Out the other end came something incredible. The Z1 sported an aerodynamic composite undertray, plastic panels that could be swapped out for different colors, and a self-supporting monocoque construction. The Z1 also had flexible paintwork and perhaps most notably, doors that dropped into the sills. BMW sold just 8,000 of these, and none of them were sold in America.
This one is being sold by Ruote DA Sogno SRL in Reggio Emilia, Italy with 59,723 miles. At the moment the seller hasn’t added a description, and says that you have to inquire to get the price. It’s probably too expensive for most of us, but it doesn’t hurt to stare!
2004 Chevrolet Avalanche 2500 – $8,900
In the midst of the SUV domination of the early aughts, GM put out some interesting concepts, and one of them was an SUV that was also a truck, the Avalanche.

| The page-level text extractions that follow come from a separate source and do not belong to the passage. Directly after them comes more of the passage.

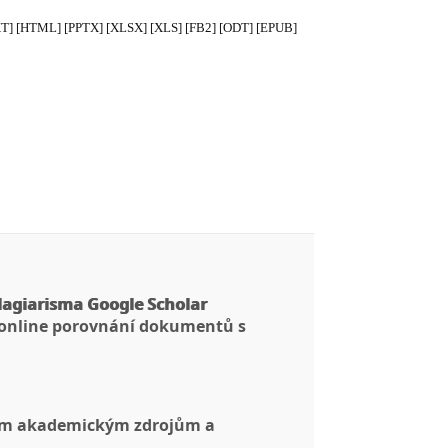
TXT] [HTML] [PPTX] [XLSX] [XLS] [FB2] [ODT] [EPUB]
lagiarisma Google Scholar
 online porovnání dokumentů s
ným akademickým zdrojům a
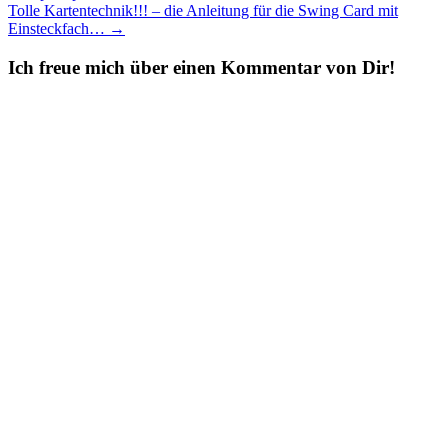
Tolle Kartentechnik!!! – die Anleitung für die Swing Card mit
Einsteckfach…
→
Ich freue mich über einen Kommentar von Dir!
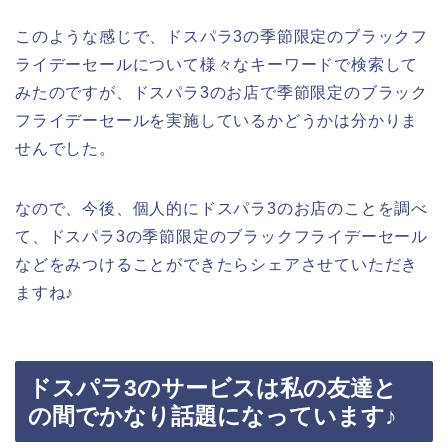
このような感じで、ドスパラ3の季節限定のブラックフ
ライデーセールについて様々なキーワードで検索して
みたのですが、ドスパラ3のお店で季節限定のブラック
フライデーセールを実施しているかどうかは分かりま
せんでした。
なので、今後、個人的にドスパラ3のお店のことを調べ
て、ドスパラ3の季節限定のブラックフライデーセール
などをみつけることができたらシェアさせていただき
ますね♪
ドスパラ3のサービスは私の友達と
の間でかなり話題になっています♪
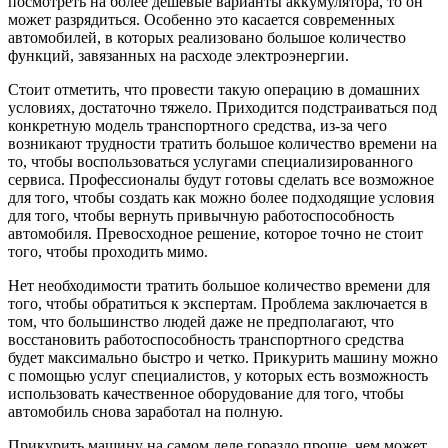
посмотреть на более дешевые варианты аккумулятора, то он
может разрядиться. Особенно это касается современных
автомобилей, в которых реализовано большое количество
функций, завязанных на расходе электроэнергии.
Стоит отметить, что провести такую операцию в домашних
условиях, достаточно тяжело. Приходится подстраиваться под
конкретную модель транспортного средства, из-за чего
возникают трудности тратить большое количество времени на
то, чтобы воспользоваться услугами специализированного
сервиса. Профессионалы будут готовы сделать все возможное
для того, чтобы создать как можно более подходящие условия
для того, чтобы вернуть привычную работоспособность
автомобиля. Превосходное решение, которое точно не стоит
того, чтобы проходить мимо.
Нет необходимости тратить большое количество времени для
того, чтобы обратиться к экспертам. Проблема заключается в
том, что большинство людей даже не предполагают, что
восстановить работоспособность транспортного средства
будет максимально быстро и четко. Прикурить машину можно
с помощью услуг специалистов, у которых есть возможность
использовать качественное оборудование для того, чтобы
автомобиль снова заработал на полную.
Прикурить машину на самом деле гораздо проще, чем может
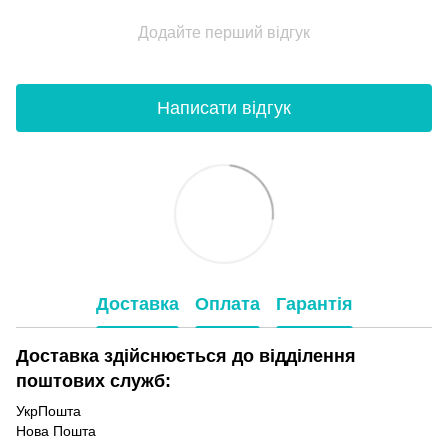
Додайте перший відгук
Написати відгук
Доставка
Оплата
Гарантія
Доставка здійснюється до відділення
поштових служб:
УкрПошта
Нова Пошта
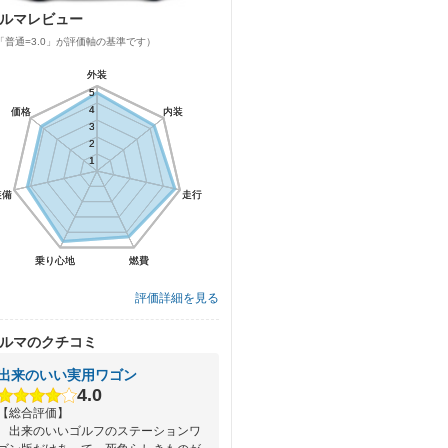
ルマレビュー
「普通=3.0」が評価軸の基準です）
外装
外装
5
5
4
4
価格
価格
内装
内装
3
3
2
2
1
1
装備
装備
走行
走行
乗り心地
乗り心地
燃費
燃費
評価詳細を見る
ルマのクチコミ
出来のいい実用ワゴン
4.0
【総合評価】
出来のいいゴルフのステーションワ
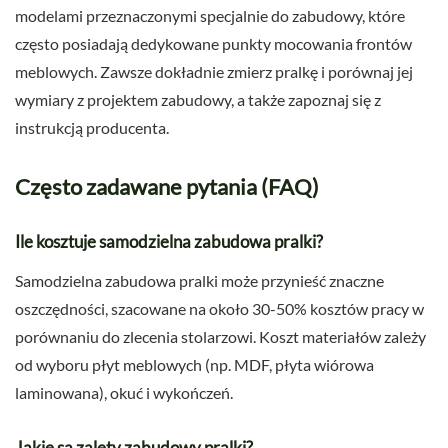
modelami przeznaczonymi specjalnie do zabudowy, które
często posiadają dedykowane punkty mocowania frontów
meblowych. Zawsze dokładnie zmierz pralkę i porównaj jej
wymiary z projektem zabudowy, a także zapoznaj się z
instrukcją producenta.
Często zadawane pytania (FAQ)
Ile kosztuje samodzielna zabudowa pralki?
Samodzielna zabudowa pralki może przynieść znaczne
oszczędności, szacowane na około 30-50% kosztów pracy w
porównaniu do zlecenia stolarzowi. Koszt materiałów zależy
od wyboru płyt meblowych (np. MDF, płyta wiórowa
laminowana), okuć i wykończeń.
Jakie są zalety zabudowy pralki?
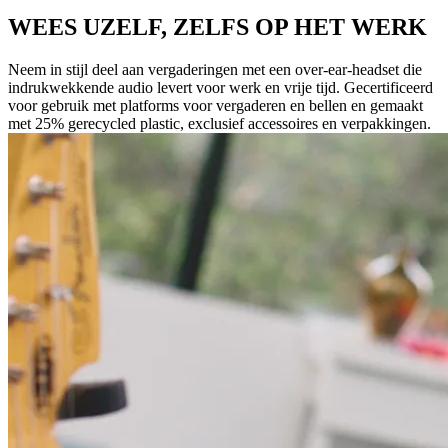
WEES UZELF, ZELFS OP HET WERK
Neem in stijl deel aan vergaderingen met een over-ear-headset die
indrukwekkende audio levert voor werk en vrije tijd. Gecertificeerd
voor gebruik met platforms voor vergaderen en bellen en gemaakt
met 25% gerecycled plastic, exclusief accessoires en verpakkingen.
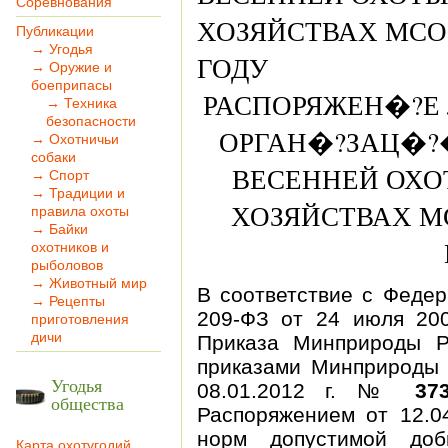
Соревнования
ХОЗЯЙСТВАХ МСОО
Публикации
→ Угодья
ГОДУ
→ Оружие и
боеприпасы
РАСПОРЯЖЕН�?Е № 
→ Техника
безопасности
ОРГАН�?ЗАЦ�?
→ Охотничьи
собаки
ВЕСЕННЕЙ ОХО
→ Спорт
→ Традиции и
ХОЗЯЙСТВАХ МС
правила охоты
→ Байки
охотников и
рыболовов
→ Животный мир
В соответствие с Феде
→ Рецепты
209-ФЗ от 24 июля 200
приготовления
дичи
Приказа Минприроды Р
приказами Минприроды
Угодья
08.01.2012 г. №
37
общества
Распоряжением от 12.
норм допустимой доб
Карта охотугодий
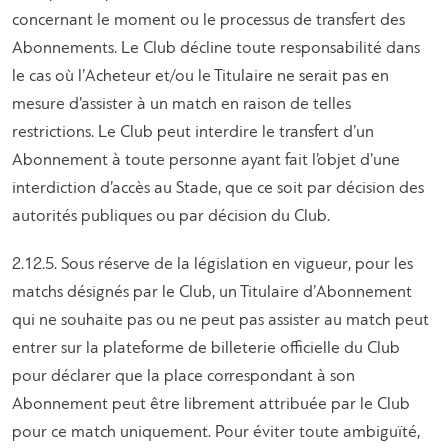
concernant le moment ou le processus de transfert des
Abonnements. Le Club décline toute responsabilité dans
le cas où l’Acheteur et/ou le Titulaire ne serait pas en
mesure d’assister à un match en raison de telles
restrictions. Le Club peut interdire le transfert d’un
Abonnement à toute personne ayant fait l’objet d’une
interdiction d’accès au Stade, que ce soit par décision des
autorités publiques ou par décision du Club.
2.12.5. Sous réserve de la législation en vigueur, pour les
matchs désignés par le Club, un Titulaire d’Abonnement
qui ne souhaite pas ou ne peut pas assister au match peut
entrer sur la plateforme de billeterie officielle du Club
pour déclarer que la place correspondant à son
Abonnement peut être librement attribuée par le Club
pour ce match uniquement. Pour éviter toute ambiguïté,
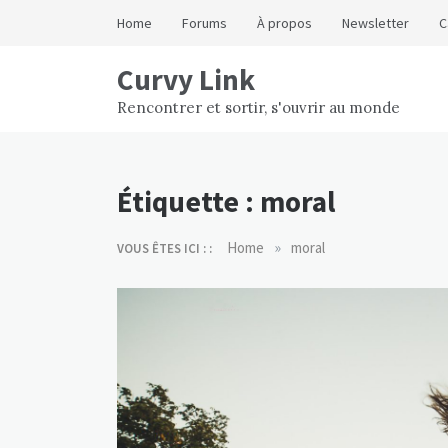
Skip
Home
Forums
À propos
Newsletter
C
to
content
Curvy Link
Rencontrer et sortir, s'ouvrir au monde
Étiquette :
moral
»
Home
moral
VOUS ÊTES ICI : :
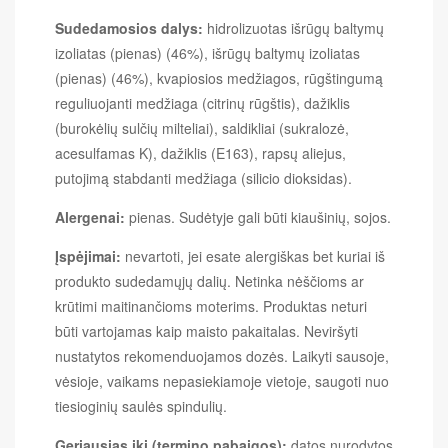
Sudedamosios dalys:
hidrolizuotas išrūgų baltymų
izoliatas (pienas) (46%), išrūgų baltymų izoliatas
(pienas) (46%), kvapiosios medžiagos, rūgštingumą
reguliuojanti medžiaga (citrinų rūgštis), dažiklis
(burokėlių sulčių milteliai), saldikliai (sukralozė,
acesulfamas K), dažiklis (E163), rapsų aliejus,
putojimą stabdanti medžiaga (silicio dioksidas).
Alergenai:
pienas. Sudėtyje gali būti kiaušinių, sojos.
Įspėjimai:
nevartoti, jei esate alergiškas bet kuriai iš
produkto sudedamųjų dalių. Netinka nėščioms ar
krūtimi maitinančioms moterims. Produktas neturi
būti vartojamas kaip maisto pakaitalas. Neviršyti
nustatytos rekomenduojamos dozės. Laikyti sausoje,
vėsioje, vaikams nepasiekiamoje vietoje, saugoti nuo
tiesioginių saulės spindulių.
Geriausias iki (termino pabaigos):
datos nurodytos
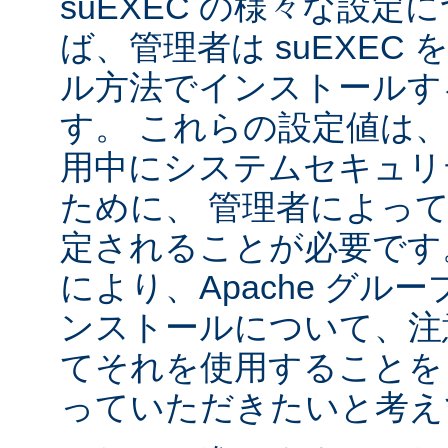
suEXEC の様々な設
ば、管理者は suEXEC
ル方法でインストールす
す。 これらの設定値は、s
用中にシステムセキュリ
ために、 管理者によっ
定されることが必要です
により、Apache グルー
ンストールについて、注
てそれを使用することを
っていただきたいと考え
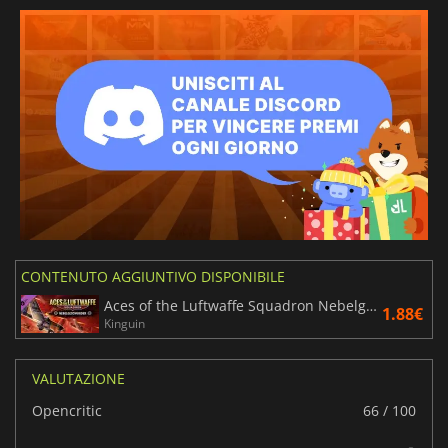
CONTENUTO AGGIUNTIVO DISPONIBILE
Aces of the Luftwaffe Squadron Nebelgeschwader
1.88€
Kinguin
VALUTAZIONE
Opencritic
66 / 100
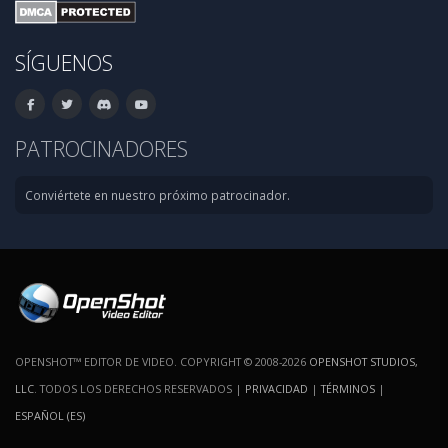
SÍGUENOS
PATROCINADORES
Conviértete en nuestro próximo patrocinador.
OPENSHOT™ EDITOR DE VIDEO. COPYRIGHT © 2008-2026
OPENSHOT STUDIOS,
LLC
. TODOS LOS DERECHOS RESERVADOS |
PRIVACIDAD
|
TÉRMINOS
|
ESPAÑOL (ES)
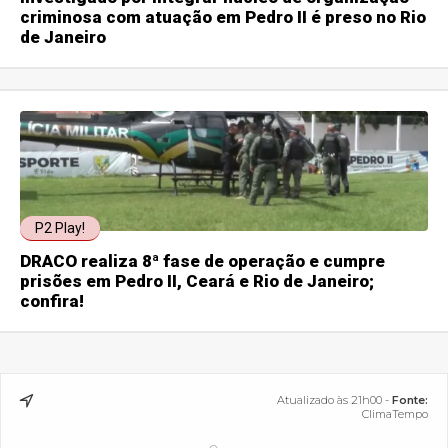
criminosa com atuação em Pedro II é preso no Rio
de Janeiro
P2 Play!
DRACO realiza 8ª fase de operação e cumpre
prisões em Pedro II, Ceará e Rio de Janeiro;
confira!
Atualizado às 21h00 -
Fonte:
ClimaTempo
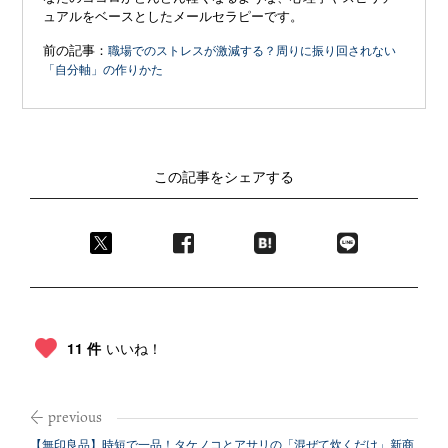
ュアルをベースとしたメールセラピーです。
前の記事：
職場でのストレスが激減する？周りに振り回されない
「自分軸」の作りかた
この記事をシェアする
11 件
いいね！
【無印良品】時短で一品！タケノコとアサリの「混ぜて炊くだけ」新商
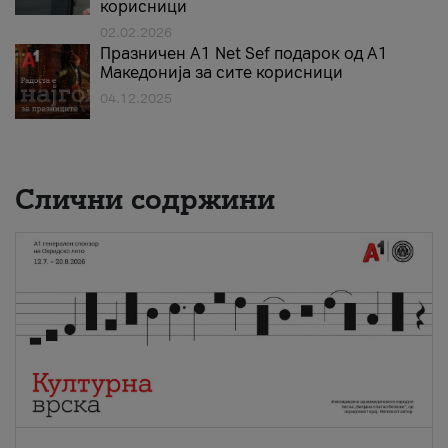
корисници
02.02.2026
Празничен A1 Net Sеf подарок од А1
Македонија за сите корисници
04.12.2025
Слични содржини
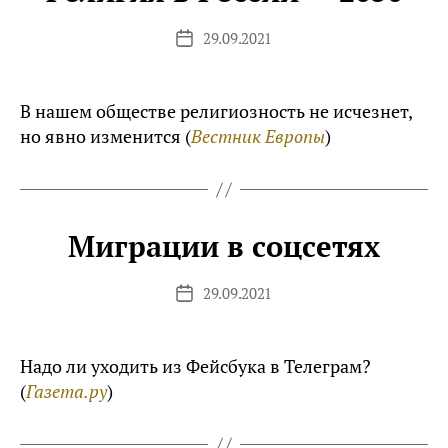
29.09.2021
Дата
записи
В нашем обществе религиозность не исчезнет,
но явно изменится (
Вестник Европы
)
Миграции в соцсетях
29.09.2021
Дата
записи
Надо ли уходить из Фейсбука в Телеграм?
(
Газета.ру
)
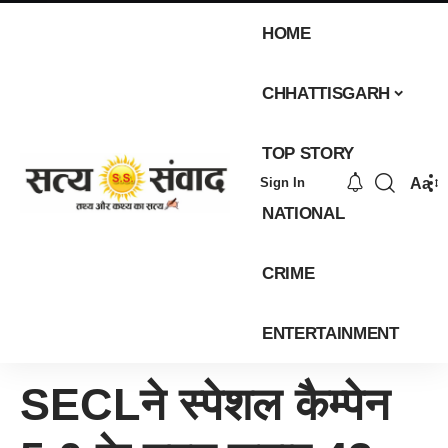
HOME
CHHATTISGARH
TOP STORY
Aa
Sign In
NATIONAL
CRIME
ENTERTAINMENT
SECLने स्पेशल कैम्पेन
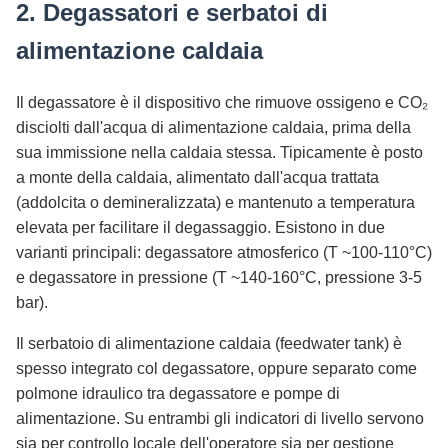
2. Degassatori e serbatoi di
alimentazione caldaia
Il degassatore è il dispositivo che rimuove ossigeno e CO₂
disciolti dall'acqua di alimentazione caldaia, prima della
sua immissione nella caldaia stessa. Tipicamente è posto
a monte della caldaia, alimentato dall'acqua trattata
(addolcita o demineralizzata) e mantenuto a temperatura
elevata per facilitare il degassaggio. Esistono in due
varianti principali: degassatore atmosferico (T ~100-110°C)
e degassatore in pressione (T ~140-160°C, pressione 3-5
bar).
Il serbatoio di alimentazione caldaia (feedwater tank) è
spesso integrato col degassatore, oppure separato come
polmone idraulico tra degassatore e pompe di
alimentazione. Su entrambi gli indicatori di livello servono
sia per controllo locale dell'operatore sia per gestione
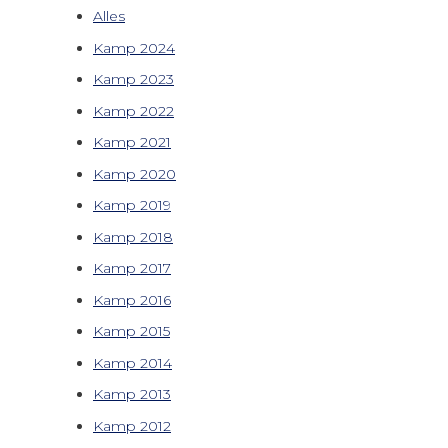
Alles
Kamp 2024
Kamp 2023
Kamp 2022
Kamp 2021
Kamp 2020
Kamp 2019
Kamp 2018
Kamp 2017
Kamp 2016
Kamp 2015
Kamp 2014
Kamp 2013
Kamp 2012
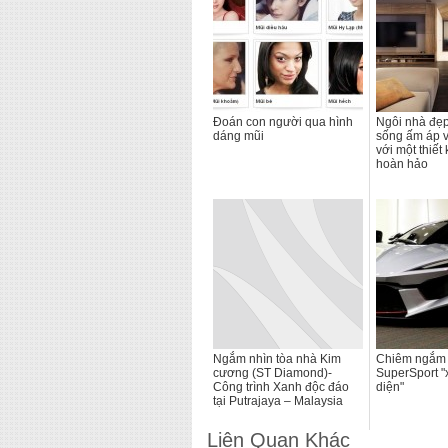
Đoán con người qua hình
Ngôi nhà đẹp
dáng mũi
sống ấm áp 
với một thiết 
hoàn hảo
Ngắm nhìn tòa nhà Kim
Chiêm ngắm 
cương (ST Diamond)-
SuperSport "
Công trình Xanh độc đáo
diện"
tại Putrajaya – Malaysia
Liên Quan Khác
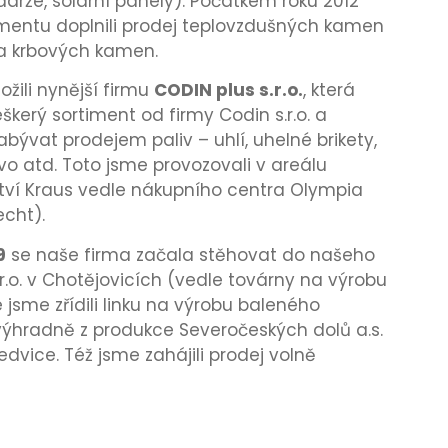
drže, solární panely). Počátkem roku 2012
mentu doplnili prodej teplovzdušných kamen
a krbových kamen.
ožili nynější firmu
CODIN plus s.r.o.
, která
eškerý sortiment od firmy Codin s.r.o. a
bývat prodejem paliv – uhlí, uhelné brikety,
vo atd. Toto jsme provozovali v areálu
tví Kraus vedle nákupního centra Olympia
echt).
9
se naše firma začala stěhovat do našeho
r.o. v Chotějovicích (vedle továrny na výrobu
jsme zřídili linku na výrobu baleného
výhradně z produkce Severočeských dolů a.s.
Ledvice. Též jsme zahájili prodej volně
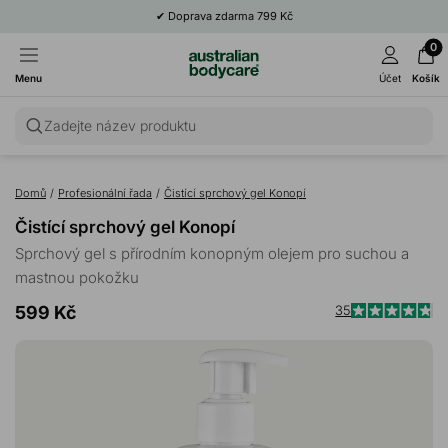
✔
Doprava zdarma 799 Kč
0
Menu
Účet
Košík
Zadejte název produktu
Domů
/
Profesionální řada
/
Čistící sprchový gel Konopí
Čistící sprchový gel Konopí
Sprchový gel s přírodním konopným olejem pro suchou a
mastnou pokožku
599 Kč
35
Kl
Hodnoceno
4.8
p
z
p
5
hvězdiček
k
r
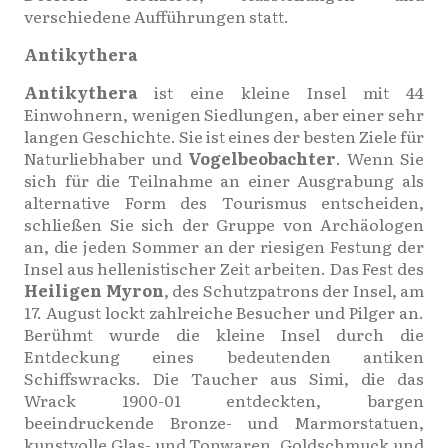
verschiedene Aufführungen statt.
Antikythera
Antikythera
ist eine kleine Insel mit 44
Einwohnern, wenigen Siedlungen, aber einer sehr
langen Geschichte. Sie ist eines der besten Ziele für
Naturliebhaber und
Vogelbeobachter
. Wenn Sie
sich für die Teilnahme an einer Ausgrabung als
alternative Form des Tourismus entscheiden,
schließen Sie sich der Gruppe von Archäologen
an, die jeden Sommer an der riesigen Festung der
Insel aus hellenistischer Zeit arbeiten. Das Fest des
Heiligen Myron
, des Schutzpatrons der Insel, am
17. August lockt zahlreiche Besucher und Pilger an.
Berühmt wurde die kleine Insel durch die
Entdeckung eines bedeutenden antiken
Schiffswracks. Die Taucher aus Simi, die das
Wrack 1900-01 entdeckten, bargen
beeindruckende Bronze- und Marmorstatuen,
kunstvolle Glas- und Tonwaren, Goldschmuck und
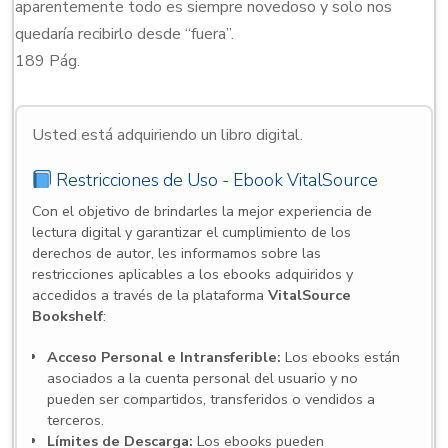
aparentemente todo es siempre novedoso y solo nos
quedaría recibirlo desde “fuera”.
189 Pág.
Usted está adquiriendo un libro digital.
Restricciones de Uso - Ebook VitalSource
Con el objetivo de brindarles la mejor experiencia de
lectura digital y garantizar el cumplimiento de los
derechos de autor, les informamos sobre las
restricciones aplicables a los ebooks adquiridos y
accedidos a través de la plataforma
VitalSource
Bookshelf
:
Acceso Personal e Intransferible:
Los ebooks están
asociados a la cuenta personal del usuario y no
pueden ser compartidos, transferidos o vendidos a
terceros.
Límites de Descarga:
Los ebooks pueden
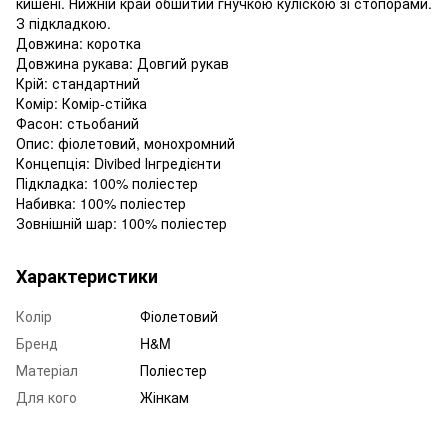
кишені. Нижній край обшитий гнучкою куліскою зі стопорами.
З підкладкою.
Довжина: коротка
Довжина рукава: Довгий рукав
Крій: стандартний
Комір: Комір-стійка
Фасон: стьобаний
Опис: фіолетовий, монохромний
Концепція: Divibed Інгредієнти
Підкладка: 100% поліестер
Набивка: 100% поліестер
Зовнішній шар: 100% поліестер
Характеристики
Колір
Фіолетовий
Бренд
H&M
Матеріал
Поліестер
Для кого
Жінкам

Debuting in 2001 for the 2002 model year, the Avalanche was different. It had a spacious interior like an SUV, but a bed like a pickup. But that bed wasn’t separate, and the Avalanche featured the novel Convert-a-Cab concept, which featured the midgate. Fold the rear seats down and open the midgate to take what was normally about a five-foot bed to extend it past eight feet. The Convert-a-Cab concept allowed the bed to extend into the cab when needed. With the midgate down, you could haul a 4×8 sheet of plywood. Add the tonneau cover, and that cargo is enclosed, too. Additionally, Avalanches had locking storage containers flanking the bed that could be used to store gear, or maybe some drinks.
The Avalanche launched with a 5.3-liter Vortec V8 making 285 HP. But if you wanted more grunt, Chevrolet also offered a 2500 model. This beefy thing comes with an 8.1-liter big-block V8 making 340 HP and 455 lb-ft torque. That’s what you’re looking at here. The regular Avalanche 1500? That tows 8,300 pounds. This beast can tow 11,900 pounds.
Finding one of these in good condition was a challenge. I found a lot of them over $10,000 with absolutely trashed interiors or tons of rust. But here’s one that looks pretty good inside and out. It’s $8,900 in Hanover Park, Illinois with 190,000 miles.
That’s it for this week! Thank you for reading.